Lately I had been reading up on the thing.  Seems like the hardware you have in a Nook Color is fine if you’re just reading a book.  I’m using it with the full operating system and not something pared down.  Having loaded Cyanogen Mod 7 on the thing with all the Google Apps, it was doing what everyone seemed to notice, it was a bit laggy.   You’d swipe your finger across the screen and it wasn’t quite as responsive as you’d like.   It felt like someone had slowed it down and I wasn’t sure why.  Start the Browser and a Weather App and it would be almost painful to use.

After poking around under the hood, I noticed that Google Search, Tune In, and a few other programs were running from earlier after having dismissed them.  So to be fair I restarted the machine and noticed that Google Search and Tune In were back. 

If you have an Android Phone or Tablet, you probably have some of these “Widgets” running on your desktops.  iPads have 1 desktop, Androids have multiple, My tablet has six as does the phone.

A Widget is basically a program that runs on the device and on the desktop that does something someone felt was useful.  In the case of Android, they all have Google Search on the desktop and because it is a Widget, It runs constantly.  I got rid of that.  Hold your finger on a Widget for a few seconds and you can move it.  You can also drag it into the trashcan that appears helpfully on the top or bottom of the screen.

Google Search App went into the trash.  It’s still there in my icon list of programs, just not started. 
I did the same thing for the TuneIn Widget and the Clock. 
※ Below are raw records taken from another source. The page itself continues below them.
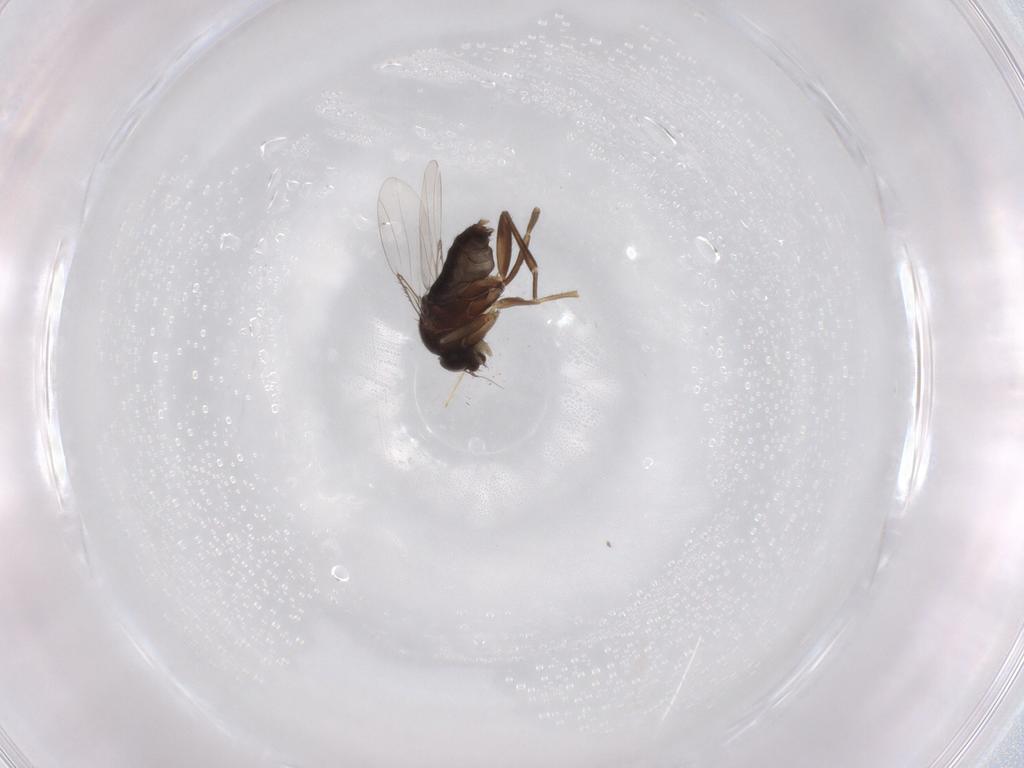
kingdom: Animalia
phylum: Arthropoda
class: Insecta
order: Diptera
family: Phoridae
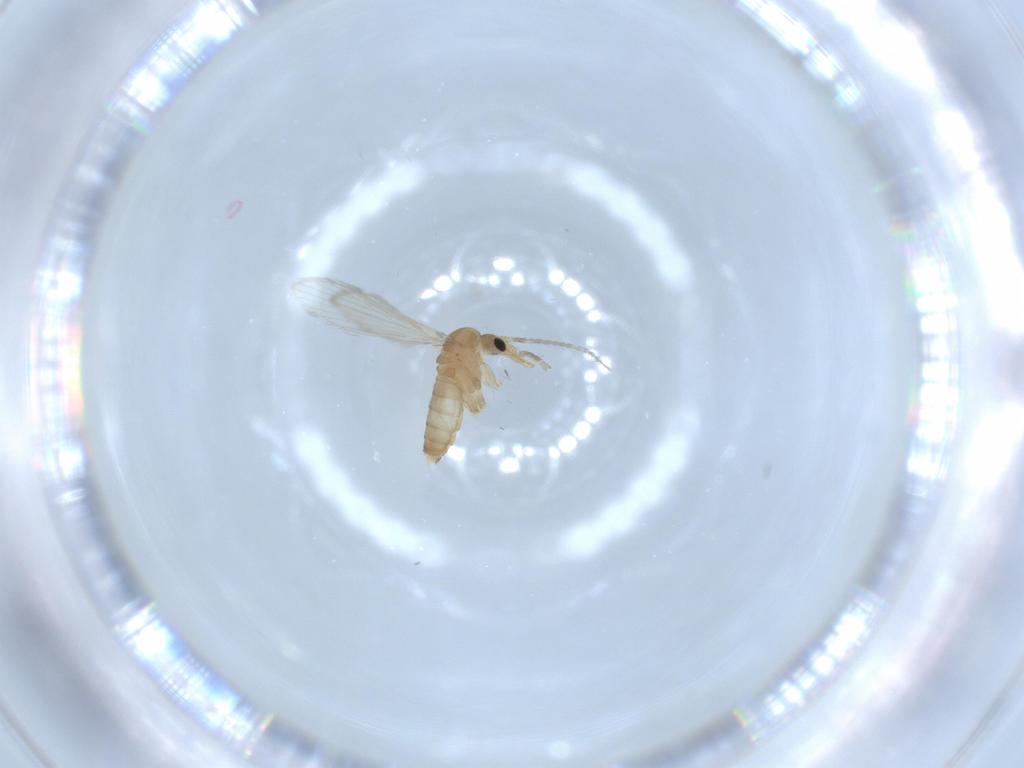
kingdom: Animalia
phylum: Arthropoda
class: Insecta
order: Diptera
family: Psychodidae
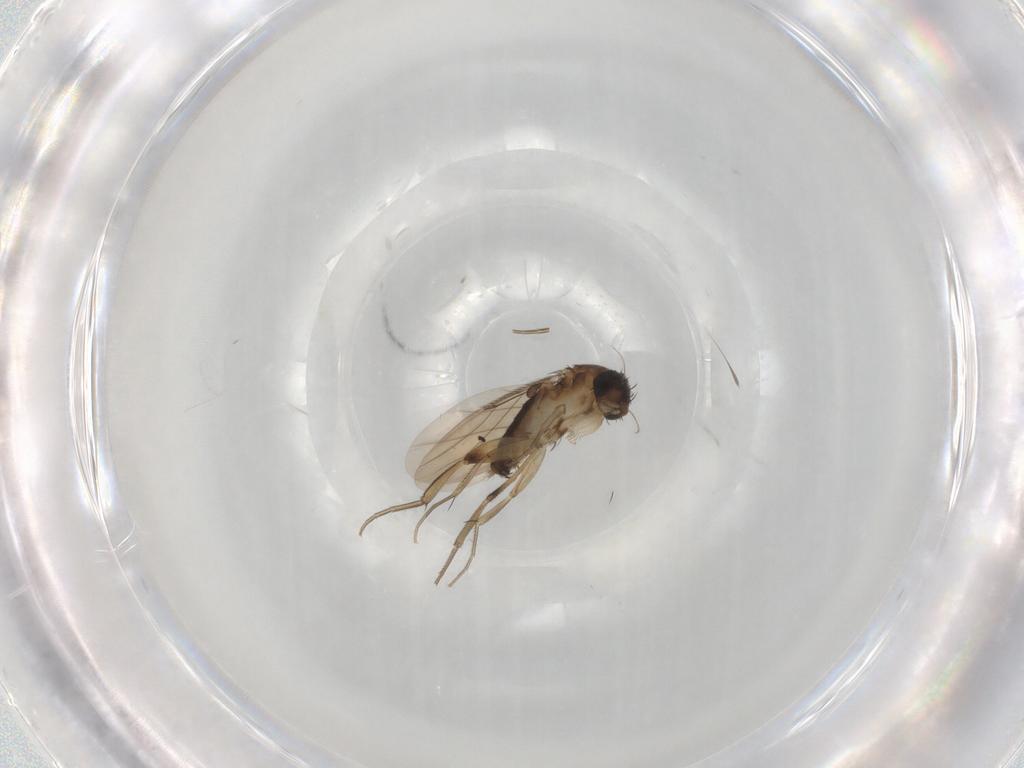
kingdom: Animalia
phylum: Arthropoda
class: Insecta
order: Diptera
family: Phoridae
Sure, search is useful, but I do have a browser for that and in the Post PC Era, we’re all working from the browser anyway.  That’s what Steve Jobs said, and many other “experts” did as well.   I’m repeating them here, if you live in a browser it doesn’t matter what kind of computer you use to get to the web, does it?  That computer can be a clunky desktop, a sleek tablet, or a versatile laptop – it simply doesn’t matter.

So now instead of having all those Widgets blinking at me, I now have a bare desktop that looks like something out of the box when you start Windows or Mac OSX.  A few icons, and a little control strip at the bottom of the screen.

Oh, it runs markedly faster, and markedly cooler.   You see if you aren’t using the software, you don’t need it eating up your battery or your processor. 

So the Helpful Hint is, if you don’t need it, don’t run it.  Drag the Widget off the screen and gain back some speed.  In my case it felt like another half speed on top of what I was doing.   I say felt because I’m not really interested in doing the whole benchmarking thing.

I tried the same thing on the phone, and not everything will drag off.  T-Mobile decided that the LG MyTouch needed all sorts of T-Mobile-centric software.  On a PC we call it Crapware.  I’ll be searching for a way to uninstall that stuff later.  For now, Search is gone as well as a few other pages worth of “Chaff”.

Remember, Touch and Hold brings up your pop-up menu and you can drag that Widget away so it won’t run constantly on your tablet.